CIANJUR – Anggota DPRD Provinsi Jawa Barat Fraksi Gerindra, Abdul Karim, SH, menggelar kegiatan Pengawasan Penyelenggaraan Pemerintahan Tahun Anggaran 2026 di Aula Desa Cirumput, Kecamatan Cugenang, Kabupaten Cianjur, Senin (7/9/2026).

Kegiatan ini dihadiri oleh Kepala Desa Cirumput Beni Irawan, SH, Babinsa, Ketua PAC Partai Gerindra Kecamatan Cugenang, Ketua DPD, Ketua LP, Ketua Karang Taruna, kader Posyandu, PKK, serta masyarakat setempat.

Dalam sambutannya, Abdul Karim menegaskan bahwa kehadirannya adalah untuk menjalankan fungsi pengawasan melekat sebagai wakil rakyat.

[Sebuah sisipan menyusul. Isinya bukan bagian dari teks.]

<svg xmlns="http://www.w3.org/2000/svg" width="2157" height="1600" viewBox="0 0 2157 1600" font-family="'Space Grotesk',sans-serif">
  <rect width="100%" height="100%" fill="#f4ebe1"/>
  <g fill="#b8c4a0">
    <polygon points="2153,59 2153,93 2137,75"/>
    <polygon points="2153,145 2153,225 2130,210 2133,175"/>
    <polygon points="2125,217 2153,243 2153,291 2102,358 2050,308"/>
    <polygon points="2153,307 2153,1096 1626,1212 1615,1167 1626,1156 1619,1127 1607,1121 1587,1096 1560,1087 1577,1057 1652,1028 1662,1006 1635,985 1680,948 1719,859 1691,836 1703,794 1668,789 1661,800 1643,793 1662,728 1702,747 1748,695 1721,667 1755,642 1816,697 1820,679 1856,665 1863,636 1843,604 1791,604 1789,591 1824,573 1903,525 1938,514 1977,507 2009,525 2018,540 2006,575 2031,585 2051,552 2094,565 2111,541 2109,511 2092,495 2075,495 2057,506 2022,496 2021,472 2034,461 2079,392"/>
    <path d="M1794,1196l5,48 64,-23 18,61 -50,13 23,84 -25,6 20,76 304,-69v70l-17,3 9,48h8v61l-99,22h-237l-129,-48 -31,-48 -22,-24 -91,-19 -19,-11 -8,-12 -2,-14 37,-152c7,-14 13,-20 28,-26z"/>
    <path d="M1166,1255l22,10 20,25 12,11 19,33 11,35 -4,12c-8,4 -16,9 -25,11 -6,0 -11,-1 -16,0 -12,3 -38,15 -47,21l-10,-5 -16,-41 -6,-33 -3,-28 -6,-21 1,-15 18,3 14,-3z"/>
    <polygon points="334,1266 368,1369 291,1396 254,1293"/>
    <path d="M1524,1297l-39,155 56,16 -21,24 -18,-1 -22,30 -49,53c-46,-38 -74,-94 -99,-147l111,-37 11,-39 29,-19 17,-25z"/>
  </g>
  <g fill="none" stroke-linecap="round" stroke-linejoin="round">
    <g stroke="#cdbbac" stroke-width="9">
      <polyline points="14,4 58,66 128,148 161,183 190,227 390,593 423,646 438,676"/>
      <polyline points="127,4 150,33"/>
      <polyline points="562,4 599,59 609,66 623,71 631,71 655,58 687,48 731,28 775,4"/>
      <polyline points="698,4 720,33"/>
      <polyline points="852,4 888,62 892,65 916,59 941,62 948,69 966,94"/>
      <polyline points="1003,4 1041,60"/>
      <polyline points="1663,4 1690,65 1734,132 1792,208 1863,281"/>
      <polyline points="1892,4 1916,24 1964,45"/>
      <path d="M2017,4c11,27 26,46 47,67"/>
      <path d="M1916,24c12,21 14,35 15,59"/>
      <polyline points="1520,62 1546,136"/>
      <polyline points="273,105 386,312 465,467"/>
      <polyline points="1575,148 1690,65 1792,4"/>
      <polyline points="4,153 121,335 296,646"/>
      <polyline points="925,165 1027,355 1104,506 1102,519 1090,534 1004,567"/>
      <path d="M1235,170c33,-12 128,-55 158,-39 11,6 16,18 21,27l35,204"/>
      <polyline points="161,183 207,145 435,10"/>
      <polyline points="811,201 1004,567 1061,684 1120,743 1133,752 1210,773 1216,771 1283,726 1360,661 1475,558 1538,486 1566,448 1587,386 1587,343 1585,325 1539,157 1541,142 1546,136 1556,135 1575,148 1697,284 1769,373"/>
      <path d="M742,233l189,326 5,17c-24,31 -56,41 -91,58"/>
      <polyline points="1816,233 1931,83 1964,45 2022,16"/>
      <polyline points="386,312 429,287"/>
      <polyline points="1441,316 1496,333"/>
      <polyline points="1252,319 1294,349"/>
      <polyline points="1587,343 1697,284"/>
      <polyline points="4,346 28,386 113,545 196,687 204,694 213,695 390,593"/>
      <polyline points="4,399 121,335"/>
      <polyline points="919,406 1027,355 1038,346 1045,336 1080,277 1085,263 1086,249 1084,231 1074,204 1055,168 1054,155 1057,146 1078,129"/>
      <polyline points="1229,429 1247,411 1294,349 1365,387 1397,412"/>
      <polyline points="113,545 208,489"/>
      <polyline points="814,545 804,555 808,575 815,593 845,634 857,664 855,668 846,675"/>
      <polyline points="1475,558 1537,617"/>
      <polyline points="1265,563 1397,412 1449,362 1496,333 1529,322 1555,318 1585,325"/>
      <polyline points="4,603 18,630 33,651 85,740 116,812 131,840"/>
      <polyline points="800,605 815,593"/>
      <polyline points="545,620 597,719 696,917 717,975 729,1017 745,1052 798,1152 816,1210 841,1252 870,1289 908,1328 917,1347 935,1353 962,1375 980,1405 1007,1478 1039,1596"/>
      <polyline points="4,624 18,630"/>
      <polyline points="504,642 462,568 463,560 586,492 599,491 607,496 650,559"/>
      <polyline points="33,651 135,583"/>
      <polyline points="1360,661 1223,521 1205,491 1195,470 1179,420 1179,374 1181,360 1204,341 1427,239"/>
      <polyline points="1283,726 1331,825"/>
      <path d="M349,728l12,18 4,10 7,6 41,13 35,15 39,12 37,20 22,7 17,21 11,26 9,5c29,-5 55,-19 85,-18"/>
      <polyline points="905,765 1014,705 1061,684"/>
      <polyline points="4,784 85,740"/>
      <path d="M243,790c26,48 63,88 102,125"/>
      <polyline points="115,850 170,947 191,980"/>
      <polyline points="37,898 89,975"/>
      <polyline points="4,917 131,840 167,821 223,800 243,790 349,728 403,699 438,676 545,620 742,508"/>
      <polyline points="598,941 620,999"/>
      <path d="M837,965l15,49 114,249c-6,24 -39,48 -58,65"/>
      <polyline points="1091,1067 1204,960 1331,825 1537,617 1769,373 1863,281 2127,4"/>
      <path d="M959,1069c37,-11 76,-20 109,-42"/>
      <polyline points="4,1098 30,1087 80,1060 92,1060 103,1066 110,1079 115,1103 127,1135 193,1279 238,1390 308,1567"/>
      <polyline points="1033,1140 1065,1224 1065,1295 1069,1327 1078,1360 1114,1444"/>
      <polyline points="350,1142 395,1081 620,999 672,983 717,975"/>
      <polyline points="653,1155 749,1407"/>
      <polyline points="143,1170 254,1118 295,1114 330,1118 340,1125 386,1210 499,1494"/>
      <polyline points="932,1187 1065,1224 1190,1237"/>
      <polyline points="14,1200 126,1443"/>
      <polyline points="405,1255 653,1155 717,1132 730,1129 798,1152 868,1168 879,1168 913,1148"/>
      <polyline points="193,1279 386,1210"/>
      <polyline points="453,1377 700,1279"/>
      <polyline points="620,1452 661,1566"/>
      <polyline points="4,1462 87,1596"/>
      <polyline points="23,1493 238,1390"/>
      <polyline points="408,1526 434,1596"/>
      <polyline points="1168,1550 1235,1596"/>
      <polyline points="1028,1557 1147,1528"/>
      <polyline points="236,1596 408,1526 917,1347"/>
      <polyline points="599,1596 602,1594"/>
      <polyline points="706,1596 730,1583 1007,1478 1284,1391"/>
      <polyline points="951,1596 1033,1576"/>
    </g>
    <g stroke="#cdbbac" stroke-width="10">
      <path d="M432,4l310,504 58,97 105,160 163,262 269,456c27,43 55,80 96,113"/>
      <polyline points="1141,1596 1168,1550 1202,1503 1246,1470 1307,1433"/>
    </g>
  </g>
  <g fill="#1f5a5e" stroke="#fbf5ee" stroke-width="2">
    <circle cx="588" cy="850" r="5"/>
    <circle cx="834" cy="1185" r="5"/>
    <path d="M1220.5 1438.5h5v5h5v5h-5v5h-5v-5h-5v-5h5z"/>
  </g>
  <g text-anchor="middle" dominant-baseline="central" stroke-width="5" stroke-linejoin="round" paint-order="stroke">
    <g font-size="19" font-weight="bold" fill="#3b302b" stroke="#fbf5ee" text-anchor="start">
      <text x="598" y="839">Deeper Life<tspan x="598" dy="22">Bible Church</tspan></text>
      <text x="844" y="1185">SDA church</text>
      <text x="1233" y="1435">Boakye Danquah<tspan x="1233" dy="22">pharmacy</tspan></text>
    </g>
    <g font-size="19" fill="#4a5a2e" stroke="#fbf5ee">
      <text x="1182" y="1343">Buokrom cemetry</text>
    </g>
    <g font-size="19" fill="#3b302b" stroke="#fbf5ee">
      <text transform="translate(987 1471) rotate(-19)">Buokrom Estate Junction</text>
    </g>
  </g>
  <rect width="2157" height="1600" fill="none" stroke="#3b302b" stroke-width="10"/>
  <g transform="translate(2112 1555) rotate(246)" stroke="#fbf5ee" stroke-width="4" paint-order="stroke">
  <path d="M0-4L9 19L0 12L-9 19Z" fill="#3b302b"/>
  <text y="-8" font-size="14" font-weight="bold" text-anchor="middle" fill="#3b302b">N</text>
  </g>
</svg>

Ia menyoroti dua aspirasi utama yang mengemuka dari masyarakat: tuntutan kenaikan insentif kader posyandu sebesar 100% dan perbaikan infrastruktur jalan sepanjang 600 meter.

“Kegiatan pengawasan ini untuk mengetahui apa saja bantuan dari provinsi yang sudah dan belum turun.

Jika ada kebutuhan mendesak yang belum terpenuhi, saya akan menyuarakannya ke Pak Gubernur dan dibahas di komisi,” tegas Abdul Karim di hadapan warga .

Merespons keluhan kader posyandu, Abdul Karim mengungkapkan bahwa kenaikan insentif yang diharapkan mencapai Rp200.000, namun realisasi di lapangan masih jauh dari angka tersebut. “Saya akan bantu komunikasikan ke pemerintah kabupaten.

Saya paham kondisi APBD Cianjur yang sedang defisit, tapi kita lihat apakah ini masalah anggaran atau belum dianggarkan,” ujarnya.

Isu serupa mengenai ketidakpastian insentif kader juga menjadi sorotan di berbagai daerah di Cianjur belakangan ini .

Sementara itu, Kepala Desa Cirumput, Beni Irawan, SH, menyampaikan apresiasi atas kedatangan anggota DPRD.

Menurutnya, kehadiran langsung dewan di tengah masyarakat sangat penting untuk menjembatani komunikasi antara warga dan pemerintah provinsi.

“Kami menyampaikan aspirasi tentang pembangunan yang sudah maupun yang belum terselesaikan.

Salah satunya janji pembangunan jalan penghubung Desa Cirumput dan Desa Nagrak yang masih menjadi PR,” ungkap Beni.

Warga setempat selama ini memang telah berulang kali menyuarakan kondisi jalan yang memprihatinkan dan membahayakan pengguna jalan .

Menutup kegiatan, Abdul Karim, SH, memastikan akan mengawal tuntas aspirasi tersebut.

“Ini bukan anggaran besar. Saya rasa 600 meter jalan bukan masalah besar. Insya Allah akan saya sampaikan ke gubernur agar segera diberikan bantuan,” pungkasnya.